# Entries provided
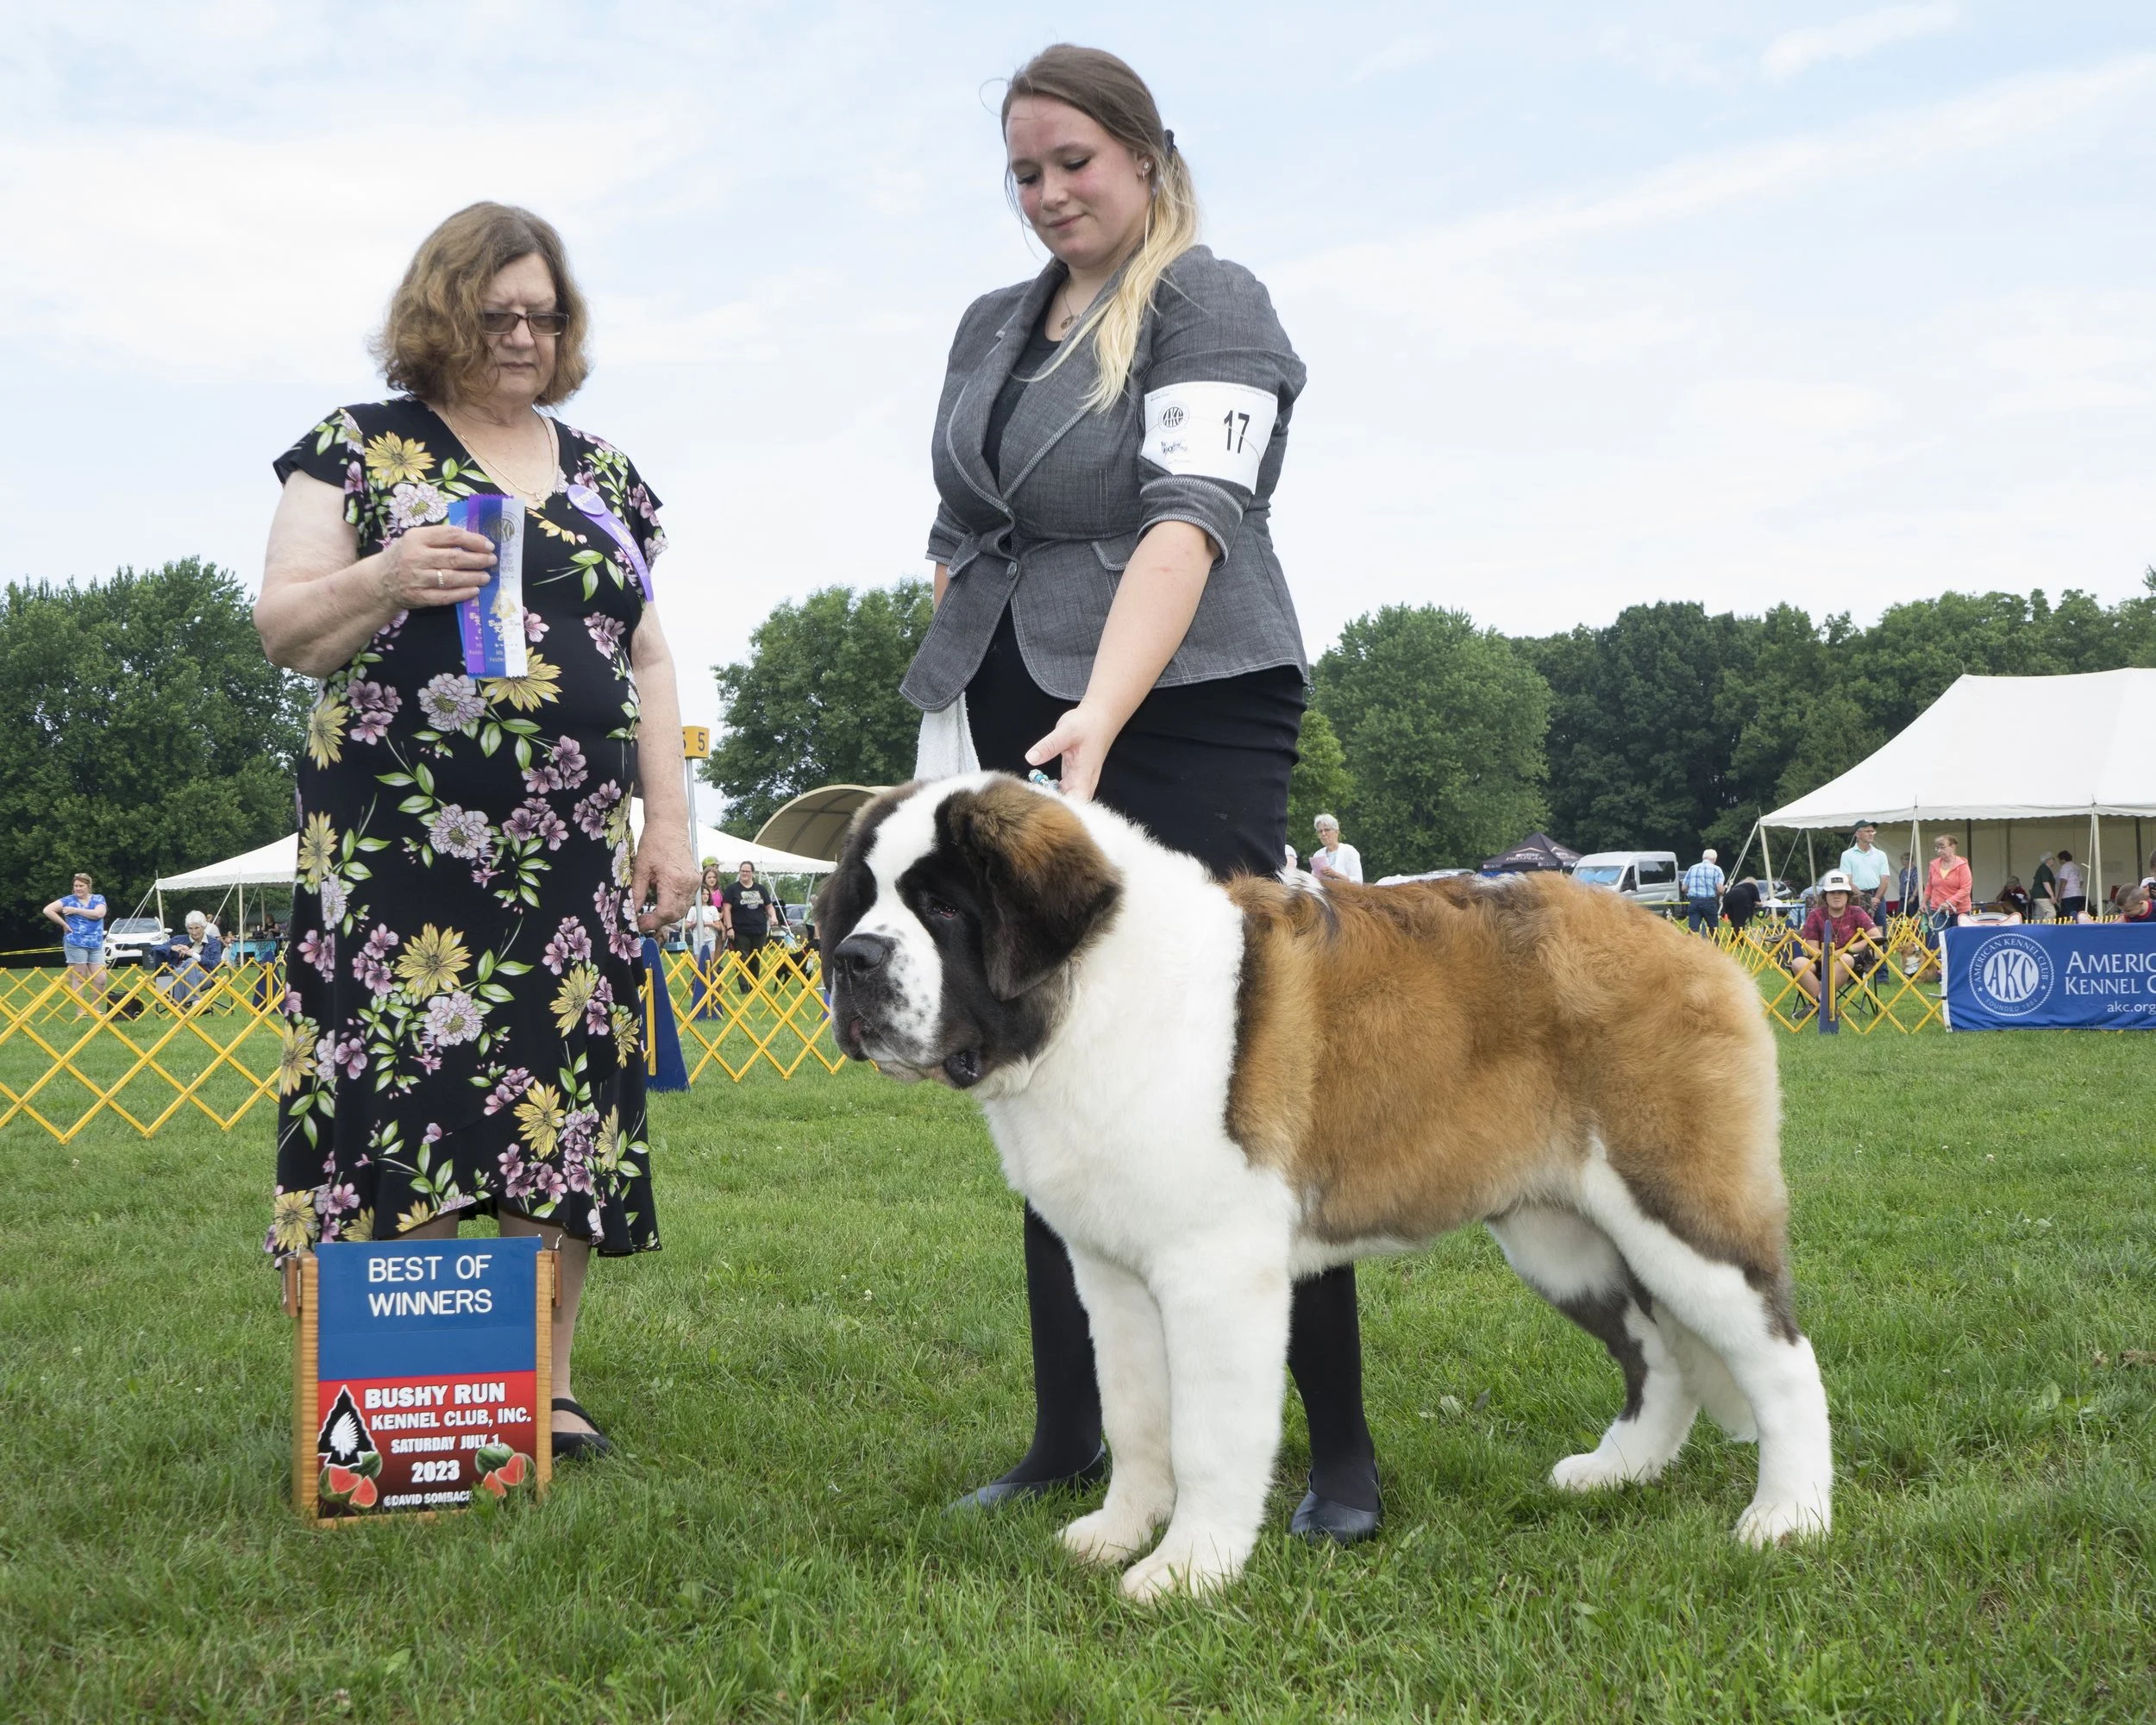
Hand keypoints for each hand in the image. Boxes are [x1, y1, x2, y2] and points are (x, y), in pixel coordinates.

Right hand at [377, 524, 495, 610]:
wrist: (380, 580)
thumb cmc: (404, 555)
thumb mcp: (415, 539)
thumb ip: (439, 537)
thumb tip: (473, 539)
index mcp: (416, 538)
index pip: (451, 535)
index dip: (473, 540)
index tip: (488, 545)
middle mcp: (416, 557)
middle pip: (454, 557)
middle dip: (477, 559)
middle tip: (492, 561)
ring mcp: (416, 579)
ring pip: (451, 578)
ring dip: (473, 577)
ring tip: (486, 576)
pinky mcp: (419, 597)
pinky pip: (445, 596)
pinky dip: (462, 594)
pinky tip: (475, 590)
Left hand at [633, 833, 698, 934]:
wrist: (670, 825)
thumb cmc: (654, 842)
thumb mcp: (640, 868)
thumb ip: (636, 893)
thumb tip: (631, 911)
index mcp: (674, 880)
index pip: (666, 912)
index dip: (651, 922)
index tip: (639, 923)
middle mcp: (688, 883)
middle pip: (676, 914)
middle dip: (658, 921)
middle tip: (642, 920)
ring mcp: (694, 882)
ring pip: (683, 910)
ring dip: (667, 915)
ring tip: (650, 912)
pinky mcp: (695, 879)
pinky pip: (686, 900)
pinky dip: (675, 905)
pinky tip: (662, 901)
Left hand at [1024, 701, 1121, 803]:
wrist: (1099, 719)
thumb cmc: (1086, 725)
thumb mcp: (1066, 731)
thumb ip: (1049, 745)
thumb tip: (1030, 759)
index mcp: (1084, 777)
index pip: (1076, 804)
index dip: (1061, 809)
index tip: (1041, 805)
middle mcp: (1083, 784)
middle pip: (1072, 808)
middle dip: (1053, 809)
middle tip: (1031, 803)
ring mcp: (1078, 782)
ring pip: (1067, 801)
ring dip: (1052, 801)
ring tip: (1032, 799)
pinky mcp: (1072, 778)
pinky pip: (1063, 792)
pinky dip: (1052, 793)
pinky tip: (1038, 790)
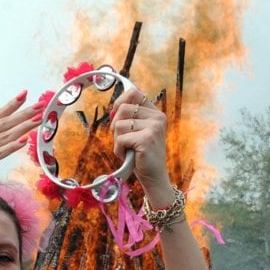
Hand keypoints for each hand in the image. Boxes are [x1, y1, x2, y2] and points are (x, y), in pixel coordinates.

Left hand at [109, 87, 172, 201]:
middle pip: (123, 108)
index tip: (116, 114)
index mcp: (156, 113)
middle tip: (122, 139)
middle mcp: (157, 118)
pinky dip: (119, 150)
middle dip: (115, 125)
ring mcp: (153, 128)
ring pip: (119, 124)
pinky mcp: (146, 139)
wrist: (154, 177)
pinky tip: (128, 156)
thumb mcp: (137, 133)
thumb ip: (129, 119)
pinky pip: (120, 139)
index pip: (135, 93)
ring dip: (117, 140)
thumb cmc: (142, 155)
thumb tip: (112, 110)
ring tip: (128, 149)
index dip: (120, 101)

# Task instructions
For every line above with the word "hand" in it, make a copy.

# Response area
Hand keypoints for each hand in the image. Boxes are [x1, y1, x2, y2] and points are (x, y), in pixel coordinates.
Right hand at [377, 524, 495, 610]:
Left hand at [633, 833, 698, 934]:
Left hand at [1024, 701, 1121, 803]:
Hand keypoints for each hand in the image. Boxes are [x1, y1, x2, y2] and points are (x, y), in pixel coordinates.
Left hand at [109, 87, 172, 201]:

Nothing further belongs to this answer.